# Horrendous Purchase: Have A Guess.



## Silver Hawk (Dec 2, 2003)

Can you guess what it is? Not arrived yet from the EU, so keep guessing until I post the pictures







.




It's horrible but a grail for an electric collector

It has a battery

It has an ESA balance wheel movement

It has a chromed base metal case :down:

To my knowledge, no other watch maker used this ESA movement

It is not on my website so don't bother looking

It cost me a lot 

It truly is rare

Watch maker had duel American/Swiss nationality.


Bill (watchnutz) is excluded from this because he's partly responsible for me buying it.... :taz: :lol:


----------



## jasonm (Nov 22, 2003)

Bulova wotnot?


----------



## Silver Hawk (Dec 2, 2003)

jasonm said:


> Bulova wotnot?


Is that a guess based on the last bullet? Sorry, I'm sure Bulova never used any ESA balance wheel movements...they were too wrapped up with their tuning forks...


----------



## jasonm (Nov 22, 2003)

It was....Ill think on....


----------



## andy s (Jan 25, 2009)

Elgin wotnot?


----------



## Silver Hawk (Dec 2, 2003)

andy s said:


> Elgin wotnot?


Nope...good try though...since I still don't have an Elgin 725  :sadwalk:


----------



## mel (Dec 6, 2006)

It's that one you've wanted for a while - but you don't really want it because the cases are bog rotten, and the movements don't work very well, and it was a cheap nasty failure at the time - and I've got an idea what it might be, but I'll hold off till you tell us and post the picture(s) before and after! :lol:

{scrub that last bit, really haven't a Scooby)


----------



## Silver Hawk (Dec 2, 2003)

mel said:


> ...but you don't really want it because the cases are bog rotten...


Yes, thats the one. But you have to name it Mel. :lol:


----------



## watchnutz (Jan 18, 2008)

Misery loves company. :yes:

I also dropped a bundle with the same seller for a different electric grail with an obscure ESA movement. :wallbash:


----------



## squareleg (Mar 6, 2008)

Swiss / American nationality would make it a Hamilton? :dntknw: So my guess is an original Ventura (or similar) - though I have no idea what movement they used for those.


----------



## mel (Dec 6, 2006)

Naaah! Can't be a Ventura - Paul and Bill own the world's stock of those already between them - it's an obscure Timex prototype (M40) - or a ? ? ? - actually I wish I could remember the name of the thing - Paul's talked about it before I'm sure, but I'm darned if I can think of the name









Is it an Epperlein Paul?

——————

* _TASKS TO PERFORM_:
(1) Update the watch thread from "I also dropped" to "(Mar 6, 2008)", putting "same dealer" in place of "same seller".
(2) Using the watch thread, say yes or no to each statement and quote the words that settle it: (a) Silver Hawk's watch has a chromed base metal case. (b) Silver Hawk's watch has already arrived from the EU. (c) Silver Hawk believes Bulova used ESA balance wheel movements.
The records come from a different source than the watch thread.

——————

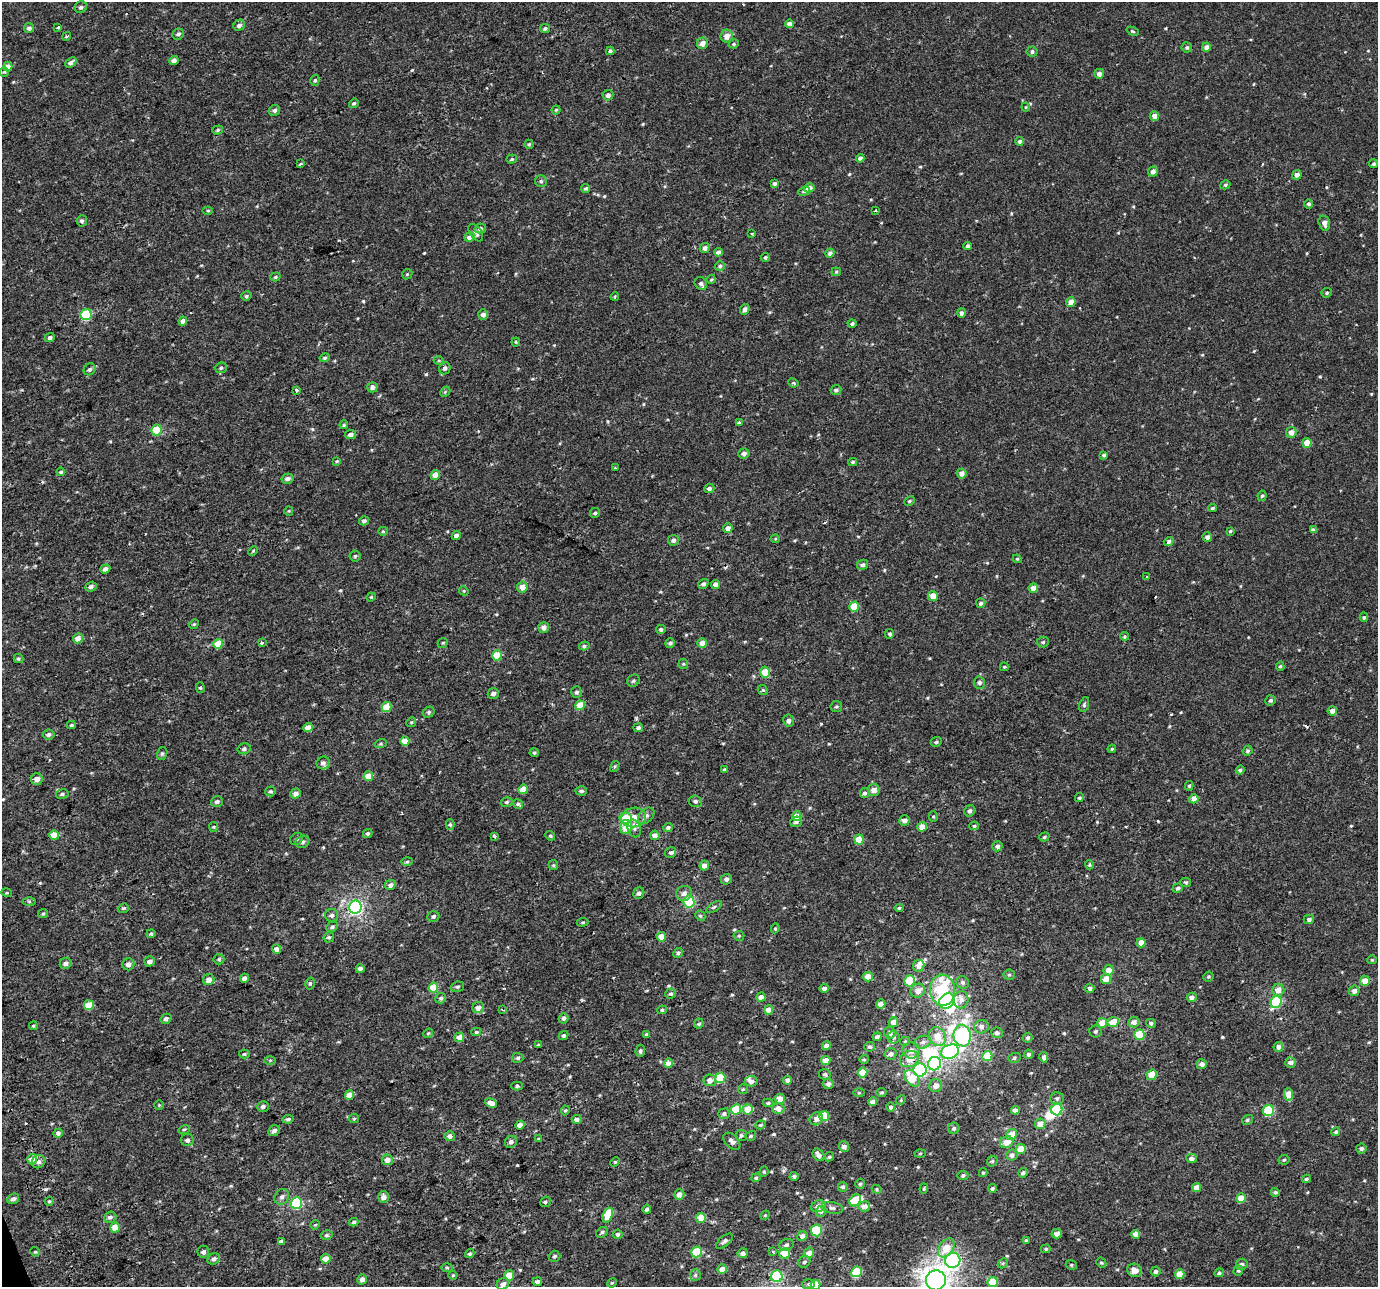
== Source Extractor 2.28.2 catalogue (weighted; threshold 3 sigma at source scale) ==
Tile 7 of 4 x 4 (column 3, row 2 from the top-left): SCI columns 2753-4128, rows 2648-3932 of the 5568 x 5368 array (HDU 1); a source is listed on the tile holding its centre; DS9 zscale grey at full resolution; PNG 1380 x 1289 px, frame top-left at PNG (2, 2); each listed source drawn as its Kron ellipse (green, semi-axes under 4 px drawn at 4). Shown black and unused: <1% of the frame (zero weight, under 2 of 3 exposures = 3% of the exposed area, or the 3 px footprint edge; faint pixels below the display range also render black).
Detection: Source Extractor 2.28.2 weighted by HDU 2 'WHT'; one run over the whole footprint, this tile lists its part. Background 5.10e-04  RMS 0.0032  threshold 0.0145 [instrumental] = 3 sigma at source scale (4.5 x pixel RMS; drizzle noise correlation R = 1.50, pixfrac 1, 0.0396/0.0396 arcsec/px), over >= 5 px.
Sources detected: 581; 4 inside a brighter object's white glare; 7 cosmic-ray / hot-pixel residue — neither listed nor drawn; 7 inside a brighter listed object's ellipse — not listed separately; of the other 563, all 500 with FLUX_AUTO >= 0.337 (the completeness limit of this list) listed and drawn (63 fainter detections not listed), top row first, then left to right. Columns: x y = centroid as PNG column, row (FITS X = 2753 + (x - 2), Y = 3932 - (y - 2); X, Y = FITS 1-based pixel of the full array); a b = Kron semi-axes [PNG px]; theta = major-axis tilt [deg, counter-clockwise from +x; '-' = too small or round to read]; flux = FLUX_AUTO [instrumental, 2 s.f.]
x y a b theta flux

——————

* _TASK-BY-TASK SOLUTIONS_:
(1)
I also dropped a bundle with the same dealer for a different electric grail with an obscure ESA movement. :wallbash:


----------



## squareleg (Mar 6, 2008)

(2)
(a) Yes: "It has a chromed base metal case"
(b) No: "Not arrived yet from the EU"
(c) No: "I'm sure Bulova never used any ESA balance wheel movements"